*Assignment:* Look below for the line containing "to #10704 |"; from there, print each line exactly up to and including the line containing "tablesorter: default fuer", and stop.

*Extracted page text data:*
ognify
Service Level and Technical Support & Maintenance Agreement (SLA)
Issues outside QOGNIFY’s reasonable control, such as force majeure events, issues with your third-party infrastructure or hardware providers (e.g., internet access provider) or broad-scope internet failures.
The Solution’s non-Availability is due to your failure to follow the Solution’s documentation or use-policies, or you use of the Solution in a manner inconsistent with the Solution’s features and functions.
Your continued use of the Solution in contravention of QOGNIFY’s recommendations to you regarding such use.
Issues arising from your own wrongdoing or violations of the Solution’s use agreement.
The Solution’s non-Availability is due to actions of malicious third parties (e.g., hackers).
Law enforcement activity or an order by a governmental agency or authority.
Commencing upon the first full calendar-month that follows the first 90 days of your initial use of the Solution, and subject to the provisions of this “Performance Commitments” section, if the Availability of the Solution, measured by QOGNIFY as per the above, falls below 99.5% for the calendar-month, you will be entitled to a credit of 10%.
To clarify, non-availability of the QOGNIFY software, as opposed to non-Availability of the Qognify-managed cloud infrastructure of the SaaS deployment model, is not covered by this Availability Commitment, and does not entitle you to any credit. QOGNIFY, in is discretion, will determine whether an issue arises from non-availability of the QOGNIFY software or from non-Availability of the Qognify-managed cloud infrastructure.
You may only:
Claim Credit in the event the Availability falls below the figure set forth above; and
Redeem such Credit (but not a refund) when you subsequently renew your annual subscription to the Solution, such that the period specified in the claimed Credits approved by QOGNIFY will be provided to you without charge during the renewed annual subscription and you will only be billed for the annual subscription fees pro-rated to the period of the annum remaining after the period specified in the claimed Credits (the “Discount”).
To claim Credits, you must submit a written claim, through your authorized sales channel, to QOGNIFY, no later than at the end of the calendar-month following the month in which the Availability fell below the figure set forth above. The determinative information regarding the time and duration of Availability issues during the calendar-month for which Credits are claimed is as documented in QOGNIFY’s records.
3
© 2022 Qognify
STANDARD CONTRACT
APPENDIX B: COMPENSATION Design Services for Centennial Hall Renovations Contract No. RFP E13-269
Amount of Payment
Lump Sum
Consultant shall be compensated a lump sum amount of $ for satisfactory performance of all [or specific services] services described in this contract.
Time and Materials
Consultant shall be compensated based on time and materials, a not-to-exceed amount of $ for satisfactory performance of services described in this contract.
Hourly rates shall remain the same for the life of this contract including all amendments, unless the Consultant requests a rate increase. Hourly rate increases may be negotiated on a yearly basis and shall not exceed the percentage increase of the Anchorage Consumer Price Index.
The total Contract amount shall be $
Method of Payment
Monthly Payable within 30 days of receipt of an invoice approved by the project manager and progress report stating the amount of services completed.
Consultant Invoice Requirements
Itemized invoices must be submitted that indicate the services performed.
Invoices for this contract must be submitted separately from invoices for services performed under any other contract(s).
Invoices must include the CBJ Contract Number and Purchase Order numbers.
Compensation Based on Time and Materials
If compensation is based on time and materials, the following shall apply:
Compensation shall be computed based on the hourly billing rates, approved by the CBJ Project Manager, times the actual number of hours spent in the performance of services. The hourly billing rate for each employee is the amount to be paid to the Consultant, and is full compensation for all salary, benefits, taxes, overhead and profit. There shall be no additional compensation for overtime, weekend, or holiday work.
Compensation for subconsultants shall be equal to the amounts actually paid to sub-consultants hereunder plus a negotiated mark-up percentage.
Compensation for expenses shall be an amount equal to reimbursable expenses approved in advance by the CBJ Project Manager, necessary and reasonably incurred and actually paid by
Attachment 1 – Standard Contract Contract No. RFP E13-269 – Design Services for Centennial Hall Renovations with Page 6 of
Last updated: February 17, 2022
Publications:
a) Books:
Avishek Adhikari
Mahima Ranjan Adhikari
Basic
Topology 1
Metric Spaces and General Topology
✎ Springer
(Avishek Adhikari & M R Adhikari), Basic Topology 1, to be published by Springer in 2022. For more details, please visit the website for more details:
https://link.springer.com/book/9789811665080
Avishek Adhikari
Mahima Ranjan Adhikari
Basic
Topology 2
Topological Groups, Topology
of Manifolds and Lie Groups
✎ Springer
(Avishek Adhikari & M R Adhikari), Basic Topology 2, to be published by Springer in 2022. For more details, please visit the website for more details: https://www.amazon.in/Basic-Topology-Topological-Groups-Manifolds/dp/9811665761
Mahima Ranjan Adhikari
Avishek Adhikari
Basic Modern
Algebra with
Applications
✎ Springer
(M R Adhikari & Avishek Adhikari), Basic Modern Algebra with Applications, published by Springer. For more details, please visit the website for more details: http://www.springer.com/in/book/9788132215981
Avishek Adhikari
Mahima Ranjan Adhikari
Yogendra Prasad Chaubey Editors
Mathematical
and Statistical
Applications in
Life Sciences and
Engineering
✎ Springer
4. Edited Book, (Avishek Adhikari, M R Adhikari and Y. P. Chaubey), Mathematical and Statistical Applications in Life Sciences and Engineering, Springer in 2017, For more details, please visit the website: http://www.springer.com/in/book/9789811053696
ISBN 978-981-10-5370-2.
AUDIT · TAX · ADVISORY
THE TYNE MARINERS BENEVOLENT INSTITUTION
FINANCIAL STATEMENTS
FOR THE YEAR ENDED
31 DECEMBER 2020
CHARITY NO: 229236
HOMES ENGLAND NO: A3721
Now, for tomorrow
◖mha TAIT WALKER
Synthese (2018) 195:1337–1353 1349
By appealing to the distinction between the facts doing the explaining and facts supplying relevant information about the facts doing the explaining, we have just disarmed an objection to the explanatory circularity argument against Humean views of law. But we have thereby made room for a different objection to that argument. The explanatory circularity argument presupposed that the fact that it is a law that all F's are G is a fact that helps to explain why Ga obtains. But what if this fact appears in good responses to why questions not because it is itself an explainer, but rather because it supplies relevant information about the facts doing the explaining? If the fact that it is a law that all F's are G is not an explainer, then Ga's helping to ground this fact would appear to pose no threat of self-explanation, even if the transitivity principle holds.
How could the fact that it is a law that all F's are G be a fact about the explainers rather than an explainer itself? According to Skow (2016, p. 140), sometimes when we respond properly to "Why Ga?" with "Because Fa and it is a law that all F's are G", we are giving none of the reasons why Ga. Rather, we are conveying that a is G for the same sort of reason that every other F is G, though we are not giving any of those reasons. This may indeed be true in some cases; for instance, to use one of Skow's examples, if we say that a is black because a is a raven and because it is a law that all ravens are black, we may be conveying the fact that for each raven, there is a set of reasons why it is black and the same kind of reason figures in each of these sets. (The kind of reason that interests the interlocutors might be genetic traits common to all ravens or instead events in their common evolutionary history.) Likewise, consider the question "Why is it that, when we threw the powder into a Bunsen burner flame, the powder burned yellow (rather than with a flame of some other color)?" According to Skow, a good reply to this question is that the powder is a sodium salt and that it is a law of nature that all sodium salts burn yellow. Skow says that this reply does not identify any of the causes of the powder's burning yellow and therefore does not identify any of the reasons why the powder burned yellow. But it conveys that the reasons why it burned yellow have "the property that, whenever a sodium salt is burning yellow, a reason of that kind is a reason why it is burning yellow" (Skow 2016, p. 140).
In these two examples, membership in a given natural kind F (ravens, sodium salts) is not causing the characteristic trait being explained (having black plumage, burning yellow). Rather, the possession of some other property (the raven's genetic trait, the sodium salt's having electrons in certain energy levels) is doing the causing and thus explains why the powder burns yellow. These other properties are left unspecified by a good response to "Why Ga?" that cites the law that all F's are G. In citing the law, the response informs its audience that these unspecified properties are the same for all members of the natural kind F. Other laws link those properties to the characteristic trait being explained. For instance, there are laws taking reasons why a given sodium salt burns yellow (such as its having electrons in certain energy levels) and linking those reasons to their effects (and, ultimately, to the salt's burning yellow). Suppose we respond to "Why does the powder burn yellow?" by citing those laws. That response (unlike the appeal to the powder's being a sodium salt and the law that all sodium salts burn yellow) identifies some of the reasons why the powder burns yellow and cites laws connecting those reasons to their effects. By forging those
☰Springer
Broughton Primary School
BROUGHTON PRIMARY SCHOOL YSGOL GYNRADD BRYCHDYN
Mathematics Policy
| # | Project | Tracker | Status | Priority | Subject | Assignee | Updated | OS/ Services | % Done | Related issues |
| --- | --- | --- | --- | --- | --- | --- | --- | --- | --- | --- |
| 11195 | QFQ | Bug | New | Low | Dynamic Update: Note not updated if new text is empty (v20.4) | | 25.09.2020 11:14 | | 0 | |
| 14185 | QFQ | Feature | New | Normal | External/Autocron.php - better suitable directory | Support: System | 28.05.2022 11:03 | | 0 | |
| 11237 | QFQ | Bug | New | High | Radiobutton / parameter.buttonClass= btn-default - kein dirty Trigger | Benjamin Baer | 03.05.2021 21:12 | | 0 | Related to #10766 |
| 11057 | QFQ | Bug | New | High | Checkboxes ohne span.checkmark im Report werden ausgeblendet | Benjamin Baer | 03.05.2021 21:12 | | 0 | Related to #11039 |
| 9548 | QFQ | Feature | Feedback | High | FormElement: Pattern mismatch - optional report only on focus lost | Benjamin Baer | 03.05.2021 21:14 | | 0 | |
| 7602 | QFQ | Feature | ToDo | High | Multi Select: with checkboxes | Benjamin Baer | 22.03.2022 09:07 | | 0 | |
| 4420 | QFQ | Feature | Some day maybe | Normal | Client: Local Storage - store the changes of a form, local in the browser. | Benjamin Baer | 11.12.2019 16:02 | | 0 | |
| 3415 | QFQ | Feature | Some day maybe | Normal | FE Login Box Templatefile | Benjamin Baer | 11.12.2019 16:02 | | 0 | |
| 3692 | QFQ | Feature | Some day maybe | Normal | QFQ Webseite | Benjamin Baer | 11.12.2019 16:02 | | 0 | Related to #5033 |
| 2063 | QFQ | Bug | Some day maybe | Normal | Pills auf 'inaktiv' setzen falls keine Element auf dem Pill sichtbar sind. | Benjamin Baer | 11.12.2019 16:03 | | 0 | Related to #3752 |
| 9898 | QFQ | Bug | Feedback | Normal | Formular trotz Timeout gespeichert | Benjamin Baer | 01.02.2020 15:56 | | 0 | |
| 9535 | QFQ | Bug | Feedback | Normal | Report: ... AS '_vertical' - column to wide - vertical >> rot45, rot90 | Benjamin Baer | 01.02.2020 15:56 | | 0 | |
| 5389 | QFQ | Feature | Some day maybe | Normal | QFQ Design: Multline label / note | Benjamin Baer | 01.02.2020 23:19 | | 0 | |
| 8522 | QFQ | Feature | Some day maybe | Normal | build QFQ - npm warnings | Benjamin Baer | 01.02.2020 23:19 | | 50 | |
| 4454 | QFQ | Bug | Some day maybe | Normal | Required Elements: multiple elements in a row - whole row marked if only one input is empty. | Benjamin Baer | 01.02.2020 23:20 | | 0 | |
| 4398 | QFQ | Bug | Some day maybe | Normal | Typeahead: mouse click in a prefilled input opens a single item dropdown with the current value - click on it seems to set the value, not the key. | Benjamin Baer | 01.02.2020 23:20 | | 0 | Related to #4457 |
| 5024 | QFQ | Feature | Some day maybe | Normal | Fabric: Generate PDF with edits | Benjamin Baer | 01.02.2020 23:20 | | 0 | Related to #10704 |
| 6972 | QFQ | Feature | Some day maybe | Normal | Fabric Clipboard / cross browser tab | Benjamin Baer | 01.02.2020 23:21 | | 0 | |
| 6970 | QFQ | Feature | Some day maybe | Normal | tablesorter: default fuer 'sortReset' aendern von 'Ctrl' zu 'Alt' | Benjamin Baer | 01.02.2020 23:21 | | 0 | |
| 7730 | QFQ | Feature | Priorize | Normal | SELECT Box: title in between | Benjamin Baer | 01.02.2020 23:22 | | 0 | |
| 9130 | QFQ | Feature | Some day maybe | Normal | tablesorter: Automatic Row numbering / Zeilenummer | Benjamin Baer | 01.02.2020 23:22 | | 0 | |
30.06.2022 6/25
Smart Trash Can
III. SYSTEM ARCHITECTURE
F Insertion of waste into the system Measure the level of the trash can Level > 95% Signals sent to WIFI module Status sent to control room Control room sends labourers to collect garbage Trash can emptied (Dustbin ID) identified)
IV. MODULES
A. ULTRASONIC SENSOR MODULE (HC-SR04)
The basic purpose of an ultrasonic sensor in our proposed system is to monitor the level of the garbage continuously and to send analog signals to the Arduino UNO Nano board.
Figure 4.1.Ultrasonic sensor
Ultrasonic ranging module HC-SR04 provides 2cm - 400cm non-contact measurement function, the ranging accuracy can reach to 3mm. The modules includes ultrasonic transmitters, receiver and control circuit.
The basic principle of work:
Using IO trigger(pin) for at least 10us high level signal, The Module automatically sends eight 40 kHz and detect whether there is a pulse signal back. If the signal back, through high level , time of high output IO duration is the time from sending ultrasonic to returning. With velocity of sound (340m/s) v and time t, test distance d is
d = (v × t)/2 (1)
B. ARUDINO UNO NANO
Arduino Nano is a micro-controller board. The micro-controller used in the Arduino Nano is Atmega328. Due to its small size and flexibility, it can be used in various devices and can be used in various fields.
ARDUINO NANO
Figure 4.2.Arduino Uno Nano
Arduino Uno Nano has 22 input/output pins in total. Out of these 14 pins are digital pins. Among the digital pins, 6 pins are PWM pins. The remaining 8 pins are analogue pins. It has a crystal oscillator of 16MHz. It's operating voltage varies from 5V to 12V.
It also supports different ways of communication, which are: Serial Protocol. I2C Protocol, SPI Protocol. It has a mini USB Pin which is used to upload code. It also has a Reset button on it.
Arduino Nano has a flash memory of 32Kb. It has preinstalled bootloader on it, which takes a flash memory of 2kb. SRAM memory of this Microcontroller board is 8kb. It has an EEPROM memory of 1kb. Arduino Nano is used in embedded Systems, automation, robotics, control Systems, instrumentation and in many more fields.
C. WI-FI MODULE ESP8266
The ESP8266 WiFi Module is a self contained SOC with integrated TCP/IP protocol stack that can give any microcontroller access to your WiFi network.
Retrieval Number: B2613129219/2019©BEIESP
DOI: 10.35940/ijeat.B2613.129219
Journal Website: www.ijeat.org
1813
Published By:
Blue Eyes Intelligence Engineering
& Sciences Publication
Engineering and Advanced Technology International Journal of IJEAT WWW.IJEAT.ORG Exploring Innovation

*Solution below:*
| 5024 | QFQ | Feature | Some day maybe | Normal | Fabric: Generate PDF with edits | Benjamin Baer | 01.02.2020 23:20 | | 0 | Related to #10704 |
| 6972 | QFQ | Feature | Some day maybe | Normal | Fabric Clipboard / cross browser tab | Benjamin Baer | 01.02.2020 23:21 | | 0 | |
| 6970 | QFQ | Feature | Some day maybe | Normal | tablesorter: default fuer 'sortReset' aendern von 'Ctrl' zu 'Alt' | Benjamin Baer | 01.02.2020 23:21 | | 0 | |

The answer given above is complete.